Azerbaijan and Kazakhstan are weeks away from finishing the world's first submarine fiber-optic cable across the Caspian Sea, with commissioning targeted for the third quarter of 2026. The 380-kilometer Trans-Caspian Fiber Optic Cable Line will connect Sumgait in Azerbaijan with Aktau in Kazakhstan, delivering up to 400 terabits per second of capacity and offering Eurasia a new digital corridor that bypasses Russia and the Red Sea.

The project is jointly owned by AzerTelecom, the wholesale carrier under Azerbaijan's NEQSOL Holding, and Kazakhtelecom, Kazakhstan's largest telecoms operator. Total investment is roughly $50.6 million, split between the two state-linked operators, with U.S.-based Pioneer Consulting providing technical supervision and Chinese vendor HMN Tech manufacturing the wet plant. HMN Tech confirmed in mid-April that all subsea equipment had cleared factory acceptance testing and was ready for shipment, putting commercial service on track for late 2026.

The strategic logic is straightforward. Cross-border data flows between China, Central Asia and Europe today route either north through Russian terrestrial networks or south via the congested Red Sea–Mediterranean corridor — both increasingly seen as politically or physically fragile. The Caspian crossing offers a third path. Kazakh Deputy Prime Minister Zhaslan Madiyev told the Freedom Inside 2026 forum earlier this month that the line "will strengthen Kazakhstan's role in transiting internet traffic between China and Europe," framing the cable as a piece of national digital sovereignty alongside its commercial value.

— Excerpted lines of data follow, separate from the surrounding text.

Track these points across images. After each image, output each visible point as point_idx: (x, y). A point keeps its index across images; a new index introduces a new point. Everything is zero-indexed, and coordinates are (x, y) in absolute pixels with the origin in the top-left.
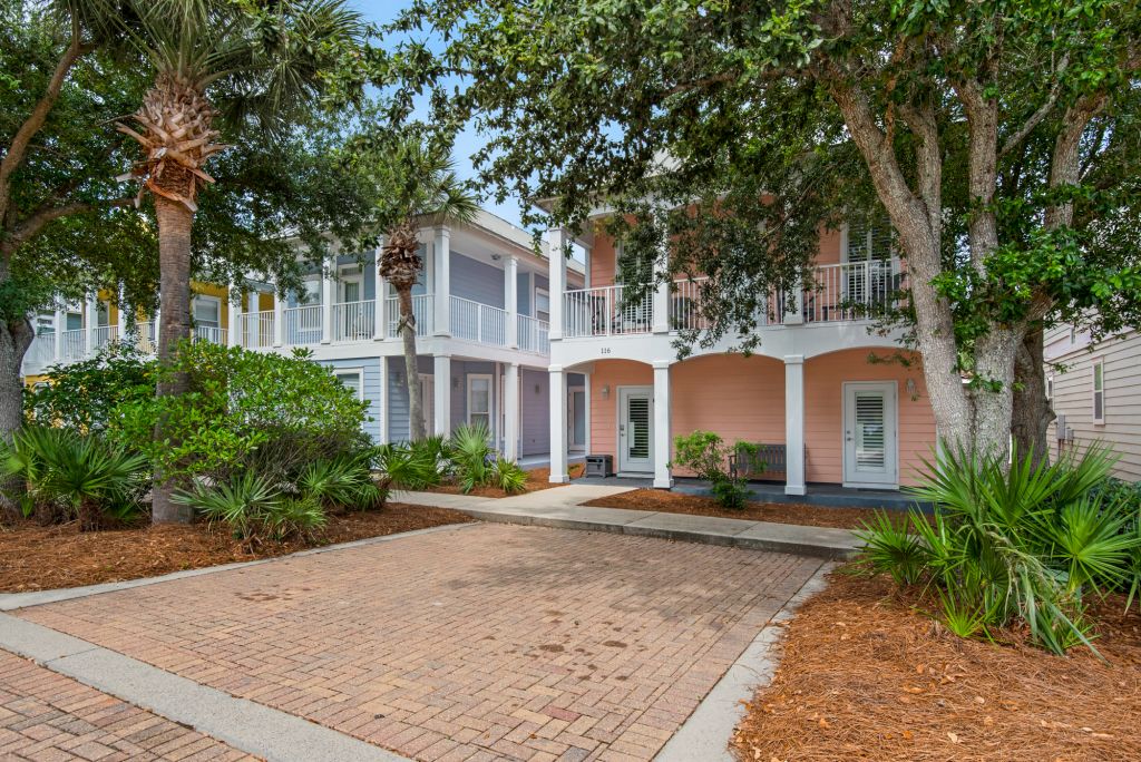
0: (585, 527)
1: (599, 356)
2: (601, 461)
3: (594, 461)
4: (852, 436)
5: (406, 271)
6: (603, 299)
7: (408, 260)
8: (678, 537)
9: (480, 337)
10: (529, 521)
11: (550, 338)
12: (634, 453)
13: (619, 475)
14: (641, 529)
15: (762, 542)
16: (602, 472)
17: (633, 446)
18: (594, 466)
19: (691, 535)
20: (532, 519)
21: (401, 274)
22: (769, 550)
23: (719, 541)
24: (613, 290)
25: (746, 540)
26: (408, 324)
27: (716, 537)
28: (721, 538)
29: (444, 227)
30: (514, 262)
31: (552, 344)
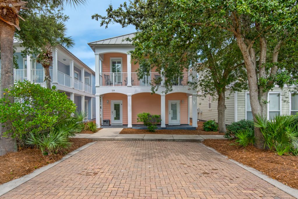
0: (132, 140)
1: (111, 92)
2: (108, 121)
3: (106, 121)
4: (170, 113)
5: (48, 61)
6: (109, 76)
7: (49, 58)
8: (159, 140)
9: (64, 85)
10: (113, 140)
11: (96, 86)
12: (115, 119)
13: (111, 125)
14: (149, 139)
15: (181, 139)
16: (108, 124)
17: (115, 117)
18: (105, 123)
19: (163, 139)
20: (114, 139)
21: (47, 62)
22: (183, 141)
23: (170, 140)
24: (115, 74)
25: (177, 139)
26: (49, 79)
27: (169, 139)
28: (171, 139)
29: (56, 48)
30: (73, 62)
31: (96, 88)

Interfax reported the Q3 2026 timeline.

For Baku, the project anchors a broader play to position Azerbaijan as the digital hinge of the Middle Corridor. The Trans-Caspian cable is the centerpiece of NEQSOL's "Digital Silk Way" initiative, which envisages an integrated telecoms backbone linking Azerbaijan with Georgia, Türkiye, Turkmenistan and Kazakhstan. NEQSOL Chairman Yusif Jabbarov has described the asset as a foundation for "a sustainable digital future for the region." The fiber line mirrors, in the data layer, what the Middle Corridor seeks to deliver in physical freight: a Caspian-centered alternative to Russian transit. The Times of Central Asia reported on the commissioning timeline.

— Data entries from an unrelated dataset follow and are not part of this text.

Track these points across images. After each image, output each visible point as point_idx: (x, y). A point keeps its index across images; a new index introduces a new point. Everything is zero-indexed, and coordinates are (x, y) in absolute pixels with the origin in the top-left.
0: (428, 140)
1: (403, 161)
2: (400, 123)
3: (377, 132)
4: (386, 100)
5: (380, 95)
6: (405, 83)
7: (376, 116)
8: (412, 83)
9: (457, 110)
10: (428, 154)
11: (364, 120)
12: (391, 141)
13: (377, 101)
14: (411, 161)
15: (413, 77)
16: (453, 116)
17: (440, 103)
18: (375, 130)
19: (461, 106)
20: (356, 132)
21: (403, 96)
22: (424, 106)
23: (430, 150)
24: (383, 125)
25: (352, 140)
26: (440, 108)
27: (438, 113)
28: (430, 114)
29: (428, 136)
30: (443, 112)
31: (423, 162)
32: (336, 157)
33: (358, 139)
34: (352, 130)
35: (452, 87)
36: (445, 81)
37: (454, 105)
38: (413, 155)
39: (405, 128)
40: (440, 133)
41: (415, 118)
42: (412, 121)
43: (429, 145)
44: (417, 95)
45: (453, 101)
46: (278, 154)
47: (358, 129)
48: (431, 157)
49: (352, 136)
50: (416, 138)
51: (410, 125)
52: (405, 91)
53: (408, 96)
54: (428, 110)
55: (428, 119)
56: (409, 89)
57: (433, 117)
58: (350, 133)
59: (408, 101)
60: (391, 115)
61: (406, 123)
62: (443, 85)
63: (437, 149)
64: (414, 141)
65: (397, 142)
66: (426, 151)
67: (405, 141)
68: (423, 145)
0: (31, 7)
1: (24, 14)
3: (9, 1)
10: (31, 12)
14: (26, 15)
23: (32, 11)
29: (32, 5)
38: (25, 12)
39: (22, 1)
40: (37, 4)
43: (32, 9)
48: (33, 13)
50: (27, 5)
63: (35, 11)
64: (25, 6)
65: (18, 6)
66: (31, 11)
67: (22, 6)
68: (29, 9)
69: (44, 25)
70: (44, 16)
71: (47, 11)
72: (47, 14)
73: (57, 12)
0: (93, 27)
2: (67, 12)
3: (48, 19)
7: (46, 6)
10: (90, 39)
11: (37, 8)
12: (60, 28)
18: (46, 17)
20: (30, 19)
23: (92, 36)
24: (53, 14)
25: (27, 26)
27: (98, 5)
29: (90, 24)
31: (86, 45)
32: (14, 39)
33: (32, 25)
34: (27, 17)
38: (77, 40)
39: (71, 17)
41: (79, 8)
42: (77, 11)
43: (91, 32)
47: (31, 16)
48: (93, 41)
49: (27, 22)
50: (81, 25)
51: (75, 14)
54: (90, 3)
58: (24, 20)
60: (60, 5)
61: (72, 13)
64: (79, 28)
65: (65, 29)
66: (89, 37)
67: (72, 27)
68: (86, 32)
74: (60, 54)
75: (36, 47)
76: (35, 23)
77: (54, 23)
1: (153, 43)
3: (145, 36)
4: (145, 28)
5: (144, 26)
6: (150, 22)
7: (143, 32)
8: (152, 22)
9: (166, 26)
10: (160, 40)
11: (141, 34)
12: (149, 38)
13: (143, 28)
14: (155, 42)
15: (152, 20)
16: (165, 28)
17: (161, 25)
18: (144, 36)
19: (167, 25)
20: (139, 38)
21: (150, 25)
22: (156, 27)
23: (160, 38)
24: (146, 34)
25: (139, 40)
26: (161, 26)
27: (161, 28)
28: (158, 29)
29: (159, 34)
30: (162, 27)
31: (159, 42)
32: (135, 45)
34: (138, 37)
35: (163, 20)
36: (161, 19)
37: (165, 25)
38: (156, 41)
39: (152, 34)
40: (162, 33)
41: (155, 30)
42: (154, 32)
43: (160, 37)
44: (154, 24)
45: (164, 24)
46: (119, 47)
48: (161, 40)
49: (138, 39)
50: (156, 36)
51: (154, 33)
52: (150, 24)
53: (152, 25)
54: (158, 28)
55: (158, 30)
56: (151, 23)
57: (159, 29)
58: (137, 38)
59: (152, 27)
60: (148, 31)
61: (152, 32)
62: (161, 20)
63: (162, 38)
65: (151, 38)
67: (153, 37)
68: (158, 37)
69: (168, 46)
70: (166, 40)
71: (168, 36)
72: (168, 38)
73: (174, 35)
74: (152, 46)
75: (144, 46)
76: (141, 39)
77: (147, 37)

The commercial implications extend well beyond bilateral connectivity. HMN Tech's design uses 32-fiber-pair high-performance cable with remote optically pumped amplifiers, delivering a 3.7-millisecond round-trip latency between the two coasts — the lowest physically possible across the basin. That kind of performance is increasingly a precondition for hosting AI inference workloads, hyperscaler peering and cross-border compute scheduling, all of which are pushing data-flow growth into double digits. Georgia, which sits at the western terminus of any Digital Silk Way build-out, stands to gain by hosting transit and landing infrastructure should the corridor extend through Black Sea routes to European hubs.

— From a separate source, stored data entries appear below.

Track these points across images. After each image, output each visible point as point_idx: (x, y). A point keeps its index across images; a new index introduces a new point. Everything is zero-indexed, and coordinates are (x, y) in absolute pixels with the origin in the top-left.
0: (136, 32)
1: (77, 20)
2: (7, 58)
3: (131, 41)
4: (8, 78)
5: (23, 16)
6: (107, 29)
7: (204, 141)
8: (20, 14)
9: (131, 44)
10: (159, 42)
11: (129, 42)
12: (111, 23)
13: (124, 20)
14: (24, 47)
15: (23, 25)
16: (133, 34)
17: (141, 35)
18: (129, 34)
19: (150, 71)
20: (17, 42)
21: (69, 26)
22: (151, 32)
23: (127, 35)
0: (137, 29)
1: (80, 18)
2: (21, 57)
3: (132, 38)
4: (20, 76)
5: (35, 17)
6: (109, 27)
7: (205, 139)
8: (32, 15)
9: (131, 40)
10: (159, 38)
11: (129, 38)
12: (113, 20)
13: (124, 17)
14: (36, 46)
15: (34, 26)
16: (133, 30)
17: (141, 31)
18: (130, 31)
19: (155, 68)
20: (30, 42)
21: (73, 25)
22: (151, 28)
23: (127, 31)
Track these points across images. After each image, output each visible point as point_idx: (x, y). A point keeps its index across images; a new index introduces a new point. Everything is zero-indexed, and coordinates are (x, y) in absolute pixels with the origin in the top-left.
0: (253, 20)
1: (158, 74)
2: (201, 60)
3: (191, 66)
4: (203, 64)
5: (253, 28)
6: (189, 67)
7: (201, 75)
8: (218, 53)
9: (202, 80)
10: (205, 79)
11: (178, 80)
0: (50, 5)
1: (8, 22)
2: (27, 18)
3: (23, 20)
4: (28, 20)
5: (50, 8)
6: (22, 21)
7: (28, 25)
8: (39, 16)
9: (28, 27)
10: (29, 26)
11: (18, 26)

Risks remain. The Caspian's variable salinity, shallow coastal zones and seismic activity have forced HMN Tech to deploy heavily armored cable with enhanced tensile strength, and any commissioning delay would push first-revenue into 2027. A planned second leg connecting Azerbaijan with Turkmenistan is still in earlier-stage planning. Even so, the cable is on track to become the most consequential piece of South Caucasus digital infrastructure built this decade — and a rare example of Baku and Astana converting Middle Corridor rhetoric into hardware on the seabed.